Below are some illustrations of fencing that has been successfully installed to prevent otter predation. Also shown is a guide of the actual costs (it should be noted that the members of this small non-profit received the materials from the fishery manager). Fencing can be a contentious subject for some due to cost, but it needn’t be. With a good membership behind you, the protection can be installed for very little – in almost 100% of cases, for much less than just one prize fish. We are very happy to advise on any aspect of fishery protection – simply get in touch for more information.

(Copyright on fence and costings image remains the sole property of Joss Faulkner, and should not be reproduced without express permission.) 

Predation by otters can have a serious impact on both private and commercial fisheries. We all know that we’re unable to fence every mile of water, and also that otters are here to stay as a (rightfully) protected species. However, we can help those affected. We do not want to see otters persecuted because people feel they have no other avenue, and we do not want to see beautiful fishing waters closed down when there is help available. We are unable to confirm exact number of otters, but we can give simple advice to enable both species to co-exist.

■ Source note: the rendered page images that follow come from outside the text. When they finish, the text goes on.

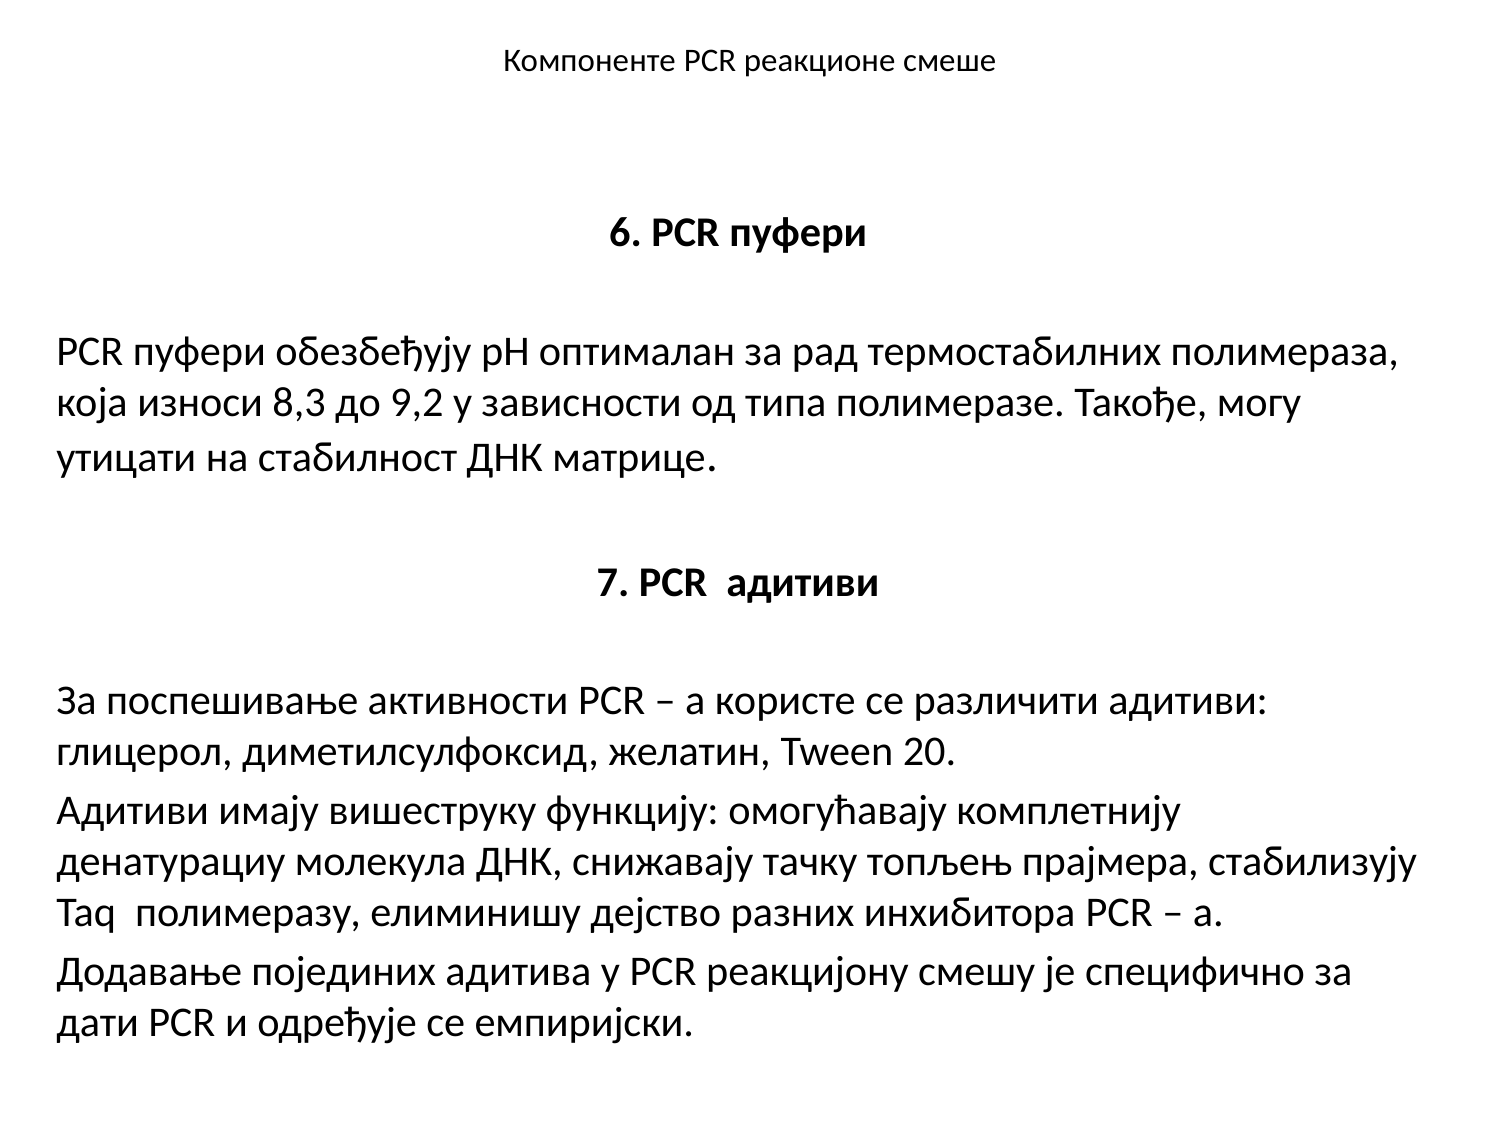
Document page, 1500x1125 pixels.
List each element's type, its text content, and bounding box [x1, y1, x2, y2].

title Компоненте PCR реакционе смеше [112, 30, 1388, 126]
subtitle 6. PCR пуфери PCR пуфери обезбеђују pH оптималан за рад термостабилних полимераза, која износи 8,3 до 9,2 у зависности од типа полимеразе. Такође, могу утицати на стабилност ДНК матрице. 7. PCR адитиви За поспешивање активности PCR – а користе се различити адитиви: глицерол, диметилсулфоксид, желатин, Tween 20. Aдитиви имају вишеструку функцију: омогућавају комплетнију денатурациу молекула ДНК, снижавају тачку топљењ прајмера, стабилизују Taq полимеразу, елиминишу дејство разних инхибитора PCR – а. Додавање појединих адитива у PCR реакцијону смешу је специфично за дати PCR и одређује се емпиријски. [41, 196, 1436, 1071]
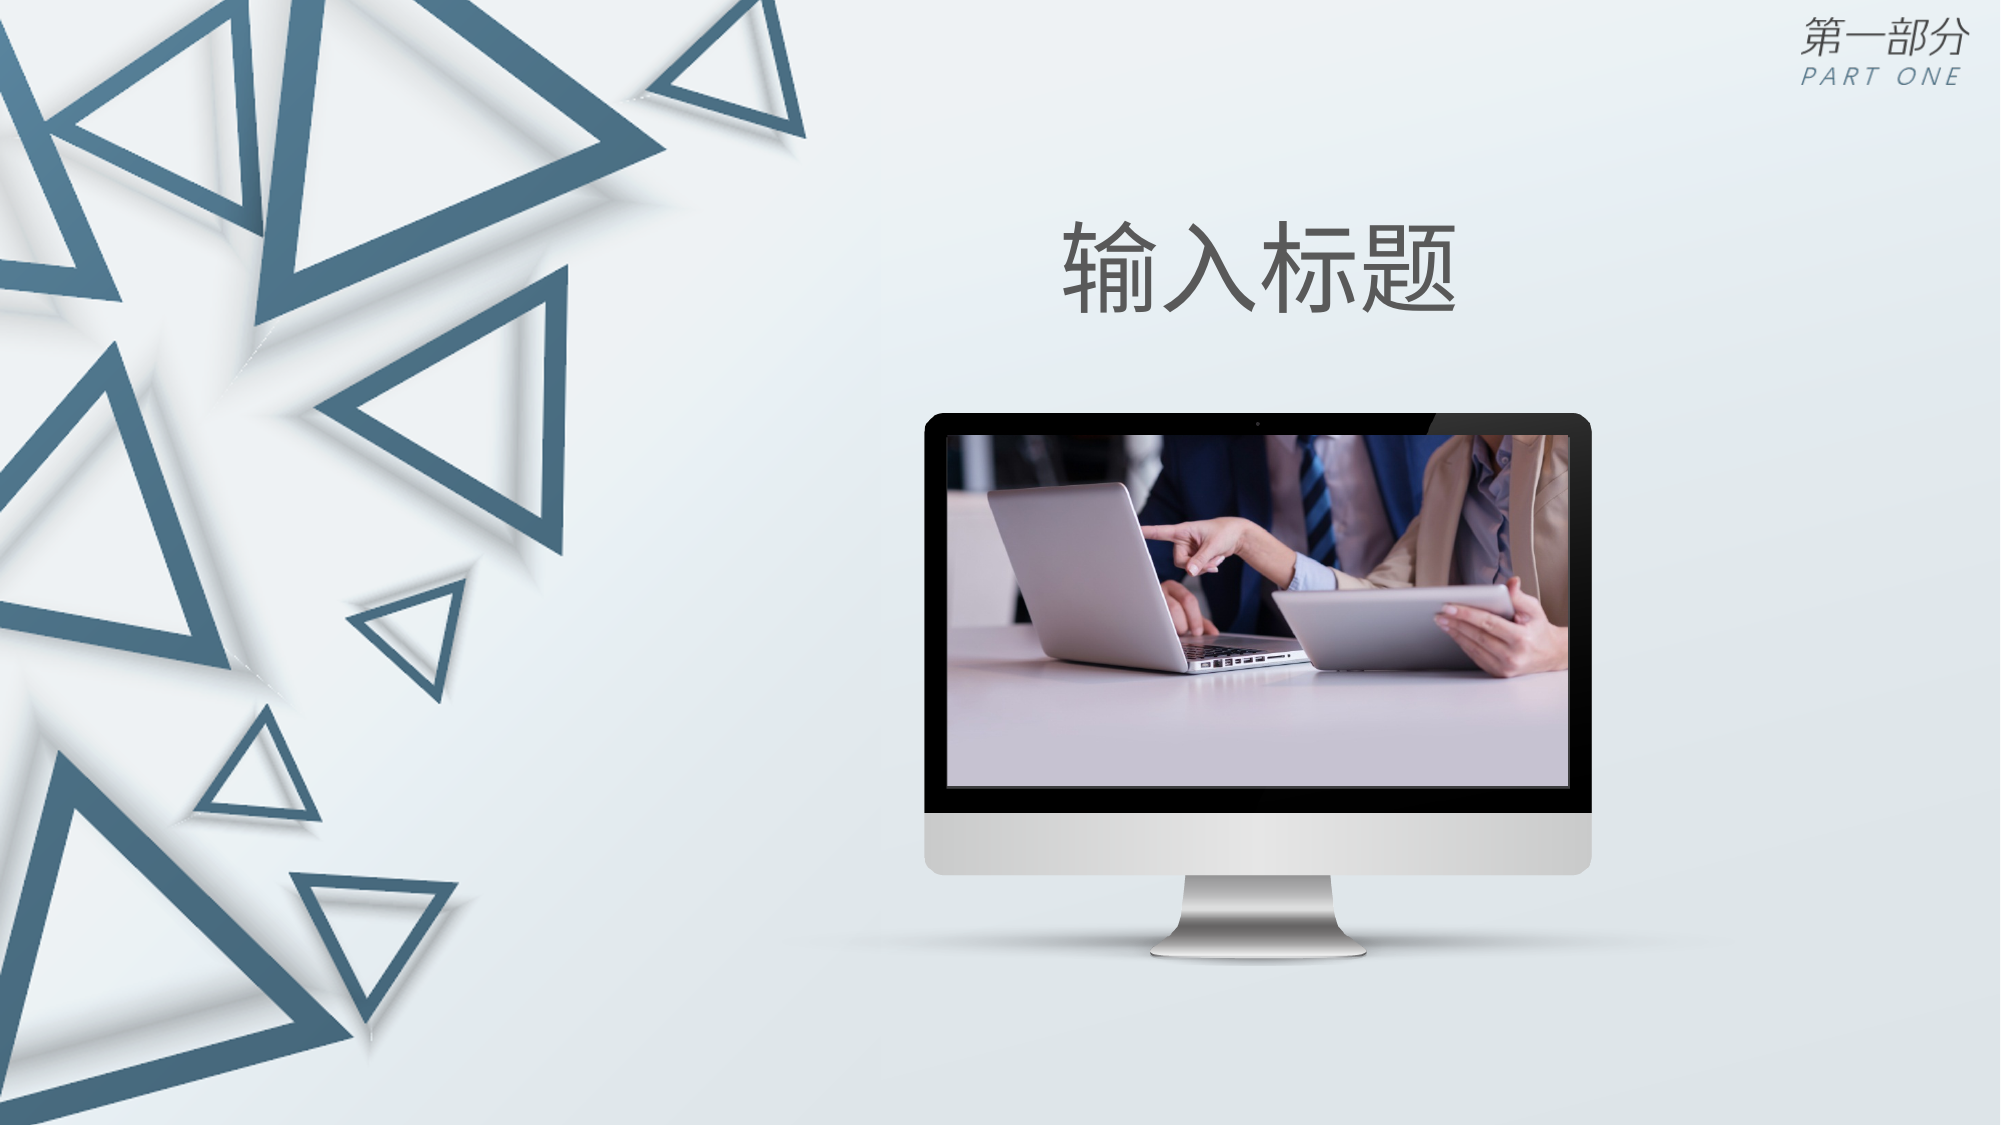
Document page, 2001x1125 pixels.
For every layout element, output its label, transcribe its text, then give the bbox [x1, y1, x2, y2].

text_box 输入标题 [997, 198, 1522, 333]
picture [0, 0, 2001, 1125]
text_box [515, 413, 2000, 966]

Therefore, we are happy to offer the following to affected fisheries (free of charge to successful applicants):

1. We will advise on suitable fencing and how it should be erected;
2. We will help erect fencing if it is possible and feasible for us to do so;
3. We are happy to visit fisheries to advise on the best preventative measure(s).

We also hope to work with organisations such as the Angling Trust and Environment Agency (both of whom will also advise on otter predation prevention) to strengthen our position and benefit both angling and otter conservation. The Environment Agency can be contacted on 03708 5060506 (ask for the local Biodiversity & Fisheries Officer).